● **What you will do**:
Reproduce all the data exactly, without pictures.

[Opening Information shown section]

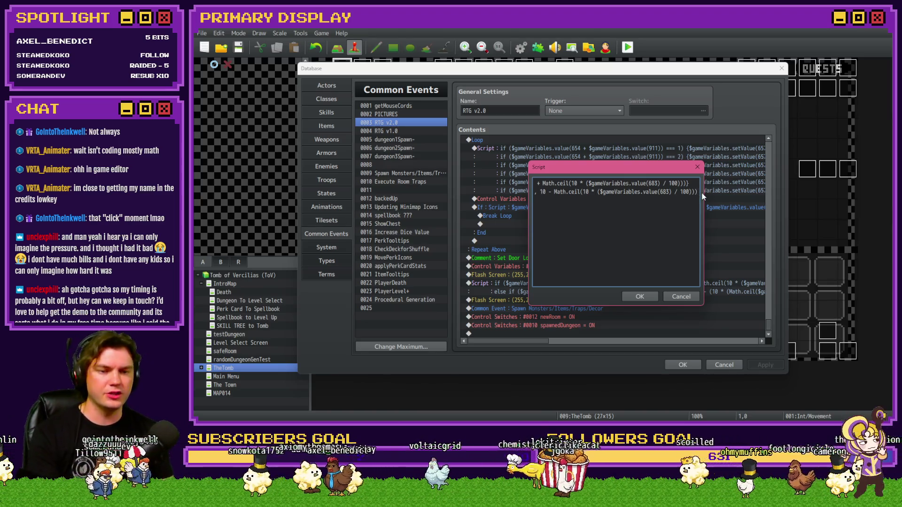
click(643, 296)
click(684, 365)
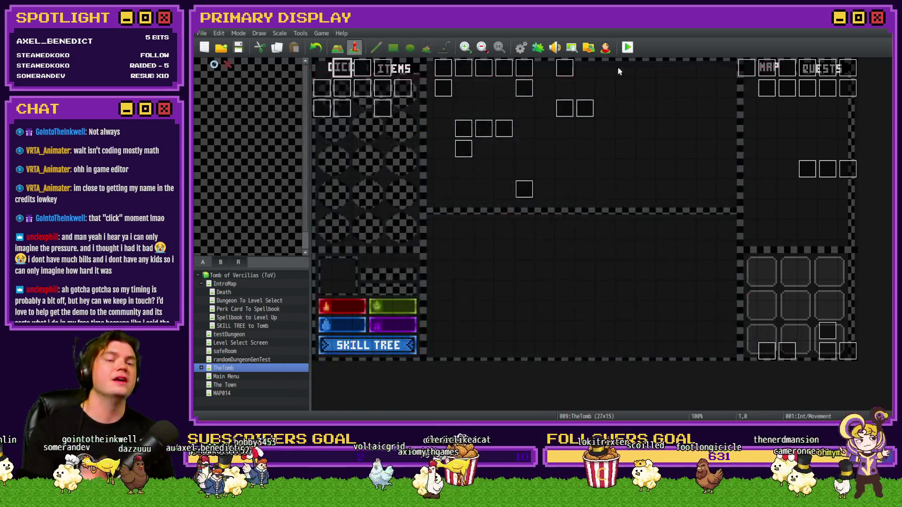
Save the project, start a playtest and pick the Grave Robber's Rush perk
click(627, 49)
click(514, 238)
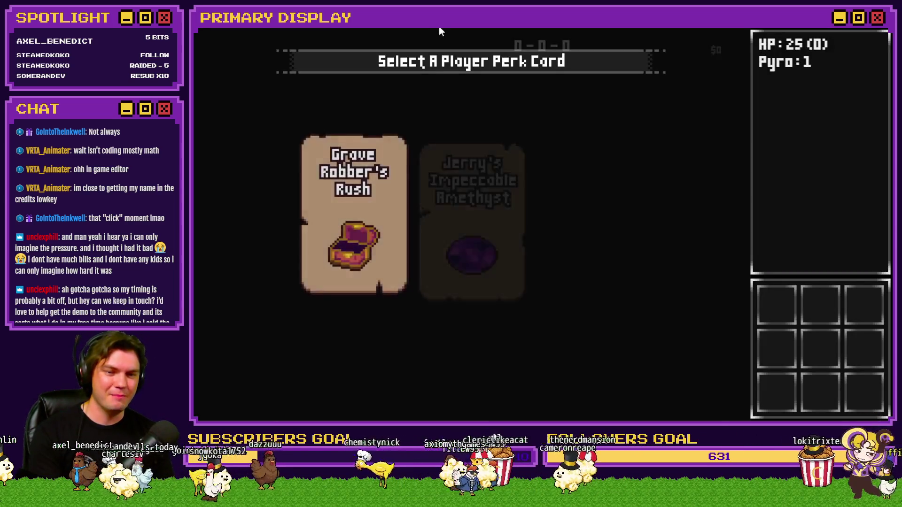
click(387, 151)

[Closing Information shown section]

● **Written response**:
click(643, 296)
click(684, 365)
Save the project, start a playtest and pick the Grave Robber's Rush perk
click(627, 49)
click(514, 238)
click(387, 151)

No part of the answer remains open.